Patrimônio cultural deve estar onde a comunidade está
A Constituição preceitua em seu artigo nº 216 que a proteção do patrimônio cultural é responsabilidade do Poder Público e deverá acontecer em "colaboração com a comunidade", especialmente porque esse patrimônio deve ser portador de "referência à identidade, ação e memória dos diferentes grupos formadores da sociedade brasileira".
Entretanto, é muito comum percebermos que a participação social no processo de eleição e gestão de bens culturais é minimizada em decorrência da atuação monopolizada de "especialistas" e "profissionais" do patrimônio.
O alijamento da população nesse processo de reconhecimento e gestão dos bens culturais ainda é consequência dos períodos autoritários que compõem a história da construção do Estado e da sociedade brasileira, nos quais os direitos sociais eram mínimos e os direitos culturais eram exercidos por uma minoria, que utilizava as suas referências culturais como instrumento de dominação e imposição de um modo de ser, fazer e viver que não representava a identidade, a ação e a memória da maioria da população.
Contudo, o histórico de luta por democracia e a construção da Constituição de 1988, que completou 35 anos em 2023, trouxe uma nova perspectiva sobre a centralidade do protagonismo social na gestão pública como indicador de qualidade de cidadania. Essa mesma perspectiva se aplica à participação social no processo de eleição e gestão de bens culturais.
Nesse sentido, não é possível pensar a construção de políticas culturais, principalmente as relacionadas ao patrimônio cultural, sem a participação e o protagonismo social e para além da "comunidade dos especialistas" no campo. É preciso deslocar o centro de interesse das políticas culturais para as reais necessidades culturais das comunidades, garantindo, de fato, o livre e efetivo exercício dos direitos culturais e da cidadania.
No estado de coisas da democracia brasileira e no intuito de garantir o seu fortalecimento, toda política cultural que não provenha da comunidade, "que não fortaleça a sociedade civil e não atenda a seus interesses não têm mais razão de ser" (Teixeira Coelho, 2014, p. 442). Assim também, os processos de eleição e gestão de bens culturais que não fortaleçam a sociedade civil e não garanta o seu protagonismo, não possuem mais razão de existir em função do seu teor antidemocrático e de anticidadania.
Para garantir a cidadania nesses processos é preciso entender as políticas culturais como uma parceria entre as formas organizativas da Sociedade Civil e o Estado para atingir determinados fins culturais, relação que traz em seu bojo o potencial de transformação humana e social, pois não são políticas apenas pensadas para os indivíduos e suas comunidades, mas que devem emanar desses mesmos indivíduos e comunidades, sob pena de não possuir representatividade.

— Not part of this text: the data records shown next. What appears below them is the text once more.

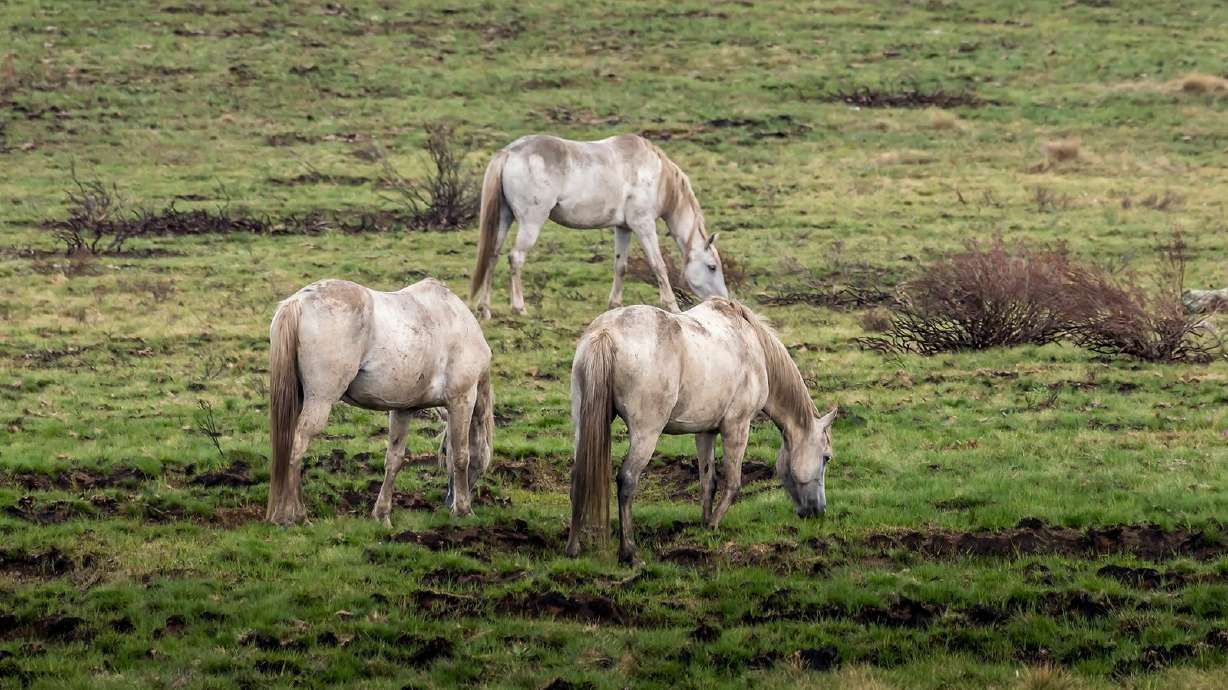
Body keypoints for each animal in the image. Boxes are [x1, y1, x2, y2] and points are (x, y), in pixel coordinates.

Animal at [265, 278, 494, 527]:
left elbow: (394, 459)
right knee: (297, 447)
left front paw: (382, 514)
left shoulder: (404, 409)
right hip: (320, 401)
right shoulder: (462, 400)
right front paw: (464, 509)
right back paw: (296, 515)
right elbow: (462, 455)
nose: (449, 500)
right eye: (442, 452)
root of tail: (299, 301)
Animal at [469, 133, 728, 319]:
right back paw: (519, 307)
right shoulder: (643, 225)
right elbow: (658, 265)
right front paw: (672, 306)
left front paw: (614, 304)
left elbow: (621, 266)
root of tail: (509, 152)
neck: (656, 176)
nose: (723, 301)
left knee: (492, 256)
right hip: (531, 222)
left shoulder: (623, 228)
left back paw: (485, 309)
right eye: (712, 267)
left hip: (504, 219)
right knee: (515, 258)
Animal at [564, 298, 837, 565]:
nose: (819, 511)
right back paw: (629, 553)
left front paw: (704, 524)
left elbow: (708, 481)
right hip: (646, 435)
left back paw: (573, 548)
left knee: (578, 476)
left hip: (582, 422)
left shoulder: (705, 432)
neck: (752, 342)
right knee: (627, 480)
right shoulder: (737, 427)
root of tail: (606, 333)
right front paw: (714, 524)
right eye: (826, 458)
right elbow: (733, 483)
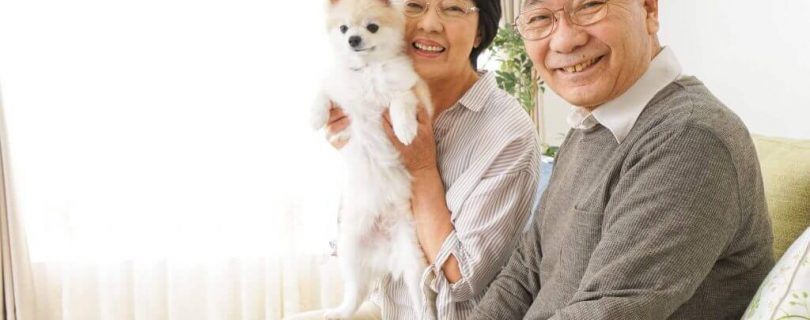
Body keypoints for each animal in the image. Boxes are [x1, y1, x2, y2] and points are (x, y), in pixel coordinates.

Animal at [310, 0, 436, 318]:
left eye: (372, 27)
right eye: (343, 28)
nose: (353, 40)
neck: (366, 70)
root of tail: (384, 254)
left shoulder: (411, 91)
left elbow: (400, 102)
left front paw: (405, 130)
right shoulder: (338, 88)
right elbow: (323, 89)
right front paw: (315, 116)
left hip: (413, 260)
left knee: (420, 298)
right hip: (350, 249)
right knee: (356, 290)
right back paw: (341, 311)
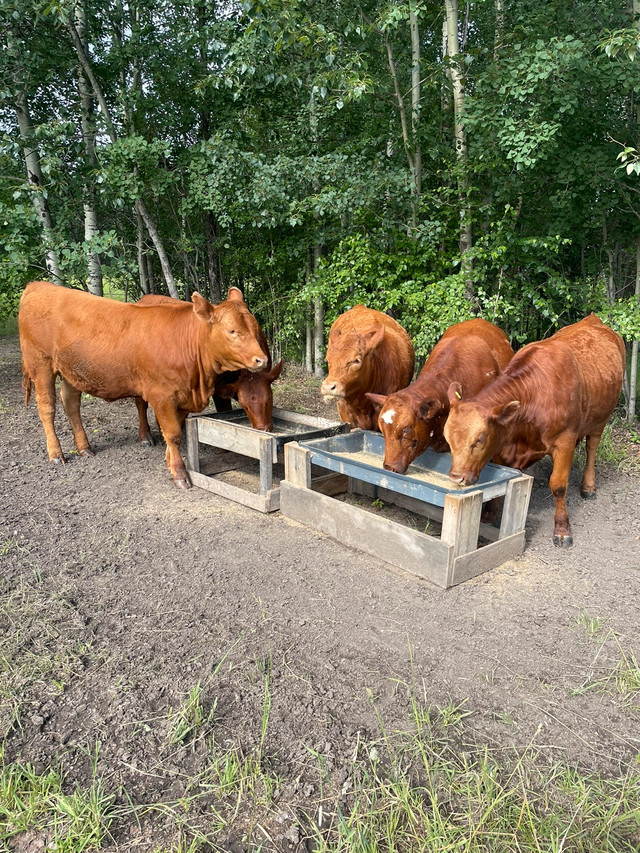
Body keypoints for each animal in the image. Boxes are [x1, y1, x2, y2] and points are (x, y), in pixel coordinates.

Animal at [442, 312, 624, 544]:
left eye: (479, 439)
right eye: (447, 439)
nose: (457, 477)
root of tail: (593, 319)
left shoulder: (564, 441)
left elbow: (559, 485)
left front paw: (562, 528)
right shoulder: (502, 444)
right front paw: (489, 516)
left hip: (601, 418)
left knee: (592, 447)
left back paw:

Também é necessário pensar a política cultural, em especial a de base comunitária, como uma forma de "criar pontes" entre os agentes envolvidos. Nesse sentido, Célio Turino (2021) ensina que uma política e uma gestão cultural de base comunitária devem criar condições para o "desabrochar" do protagonismo, do empoderamento e da autonomia sociais.
Dessa forma, também a eleição e a gestão de bens culturais devem configurarem-se como um conjunto de ações conduzidas e indicadas pelas próprias comunidades. Assim, teremos cada vez mais bens culturais reconhecidos que estão intimamente integrados ao cotidiano das pessoas e menos bens culturais abandonados à própria sorte e às intempéries ambientais e sociais.
(*) Aramis Macêdo é historiador, gestor cultural, articulista do Instituto Brasileiro de Direitos Culturais e membro do Ponto de Cultura Clube Carnavalesco Mixto Seu Malaquias.